* Start Listing *
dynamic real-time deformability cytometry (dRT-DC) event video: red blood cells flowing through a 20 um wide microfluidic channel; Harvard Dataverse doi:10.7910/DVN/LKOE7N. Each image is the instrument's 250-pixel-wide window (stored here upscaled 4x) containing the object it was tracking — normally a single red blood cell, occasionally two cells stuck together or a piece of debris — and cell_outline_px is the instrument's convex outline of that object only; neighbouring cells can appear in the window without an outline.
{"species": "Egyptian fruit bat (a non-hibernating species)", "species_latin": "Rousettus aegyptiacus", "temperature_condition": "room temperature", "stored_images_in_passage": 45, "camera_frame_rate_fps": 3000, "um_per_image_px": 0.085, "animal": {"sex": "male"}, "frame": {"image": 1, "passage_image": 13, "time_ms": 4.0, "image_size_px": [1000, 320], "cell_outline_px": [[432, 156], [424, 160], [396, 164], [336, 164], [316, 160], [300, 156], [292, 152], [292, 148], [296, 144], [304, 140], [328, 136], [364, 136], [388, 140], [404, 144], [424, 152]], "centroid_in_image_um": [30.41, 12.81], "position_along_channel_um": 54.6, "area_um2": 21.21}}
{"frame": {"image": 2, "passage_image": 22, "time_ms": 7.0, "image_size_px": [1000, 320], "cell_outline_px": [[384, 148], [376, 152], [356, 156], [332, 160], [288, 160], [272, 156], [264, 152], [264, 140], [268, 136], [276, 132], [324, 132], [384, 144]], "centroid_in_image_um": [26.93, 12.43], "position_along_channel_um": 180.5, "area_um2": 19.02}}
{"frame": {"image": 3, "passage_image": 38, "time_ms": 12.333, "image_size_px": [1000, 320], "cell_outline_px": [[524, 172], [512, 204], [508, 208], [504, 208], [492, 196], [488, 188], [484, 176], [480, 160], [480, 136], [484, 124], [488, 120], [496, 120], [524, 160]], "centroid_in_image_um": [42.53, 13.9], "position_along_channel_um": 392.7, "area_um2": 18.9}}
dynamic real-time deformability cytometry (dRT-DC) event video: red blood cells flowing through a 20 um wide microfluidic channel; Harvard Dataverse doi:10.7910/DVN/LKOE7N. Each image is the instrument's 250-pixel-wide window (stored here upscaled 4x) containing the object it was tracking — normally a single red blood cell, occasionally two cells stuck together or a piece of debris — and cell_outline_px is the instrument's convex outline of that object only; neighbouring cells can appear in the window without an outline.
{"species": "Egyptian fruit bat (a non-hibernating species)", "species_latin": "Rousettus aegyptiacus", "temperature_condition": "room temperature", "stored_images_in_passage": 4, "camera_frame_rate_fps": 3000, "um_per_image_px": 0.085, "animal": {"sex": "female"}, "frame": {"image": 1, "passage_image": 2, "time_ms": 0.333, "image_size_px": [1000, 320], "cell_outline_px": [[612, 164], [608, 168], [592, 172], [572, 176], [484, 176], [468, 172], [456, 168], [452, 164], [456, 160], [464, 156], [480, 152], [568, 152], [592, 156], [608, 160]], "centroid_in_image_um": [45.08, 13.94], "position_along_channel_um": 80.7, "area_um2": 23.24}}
* End Listing *
Exercise prompt: Copy the records above exactly.

Correct response:
dynamic real-time deformability cytometry (dRT-DC) event video: red blood cells flowing through a 20 um wide microfluidic channel; Harvard Dataverse doi:10.7910/DVN/LKOE7N. Each image is the instrument's 250-pixel-wide window (stored here upscaled 4x) containing the object it was tracking — normally a single red blood cell, occasionally two cells stuck together or a piece of debris — and cell_outline_px is the instrument's convex outline of that object only; neighbouring cells can appear in the window without an outline.
{"species": "Egyptian fruit bat (a non-hibernating species)", "species_latin": "Rousettus aegyptiacus", "temperature_condition": "room temperature", "stored_images_in_passage": 45, "camera_frame_rate_fps": 3000, "um_per_image_px": 0.085, "animal": {"sex": "male"}, "frame": {"image": 1, "passage_image": 13, "time_ms": 4.0, "image_size_px": [1000, 320], "cell_outline_px": [[432, 156], [424, 160], [396, 164], [336, 164], [316, 160], [300, 156], [292, 152], [292, 148], [296, 144], [304, 140], [328, 136], [364, 136], [388, 140], [404, 144], [424, 152]], "centroid_in_image_um": [30.41, 12.81], "position_along_channel_um": 54.6, "area_um2": 21.21}}
{"frame": {"image": 2, "passage_image": 22, "time_ms": 7.0, "image_size_px": [1000, 320], "cell_outline_px": [[384, 148], [376, 152], [356, 156], [332, 160], [288, 160], [272, 156], [264, 152], [264, 140], [268, 136], [276, 132], [324, 132], [384, 144]], "centroid_in_image_um": [26.93, 12.43], "position_along_channel_um": 180.5, "area_um2": 19.02}}
{"frame": {"image": 3, "passage_image": 38, "time_ms": 12.333, "image_size_px": [1000, 320], "cell_outline_px": [[524, 172], [512, 204], [508, 208], [504, 208], [492, 196], [488, 188], [484, 176], [480, 160], [480, 136], [484, 124], [488, 120], [496, 120], [524, 160]], "centroid_in_image_um": [42.53, 13.9], "position_along_channel_um": 392.7, "area_um2": 18.9}}
dynamic real-time deformability cytometry (dRT-DC) event video: red blood cells flowing through a 20 um wide microfluidic channel; Harvard Dataverse doi:10.7910/DVN/LKOE7N. Each image is the instrument's 250-pixel-wide window (stored here upscaled 4x) containing the object it was tracking — normally a single red blood cell, occasionally two cells stuck together or a piece of debris — and cell_outline_px is the instrument's convex outline of that object only; neighbouring cells can appear in the window without an outline.
{"species": "Egyptian fruit bat (a non-hibernating species)", "species_latin": "Rousettus aegyptiacus", "temperature_condition": "room temperature", "stored_images_in_passage": 4, "camera_frame_rate_fps": 3000, "um_per_image_px": 0.085, "animal": {"sex": "female"}, "frame": {"image": 1, "passage_image": 2, "time_ms": 0.333, "image_size_px": [1000, 320], "cell_outline_px": [[612, 164], [608, 168], [592, 172], [572, 176], [484, 176], [468, 172], [456, 168], [452, 164], [456, 160], [464, 156], [480, 152], [568, 152], [592, 156], [608, 160]], "centroid_in_image_um": [45.08, 13.94], "position_along_channel_um": 80.7, "area_um2": 23.24}}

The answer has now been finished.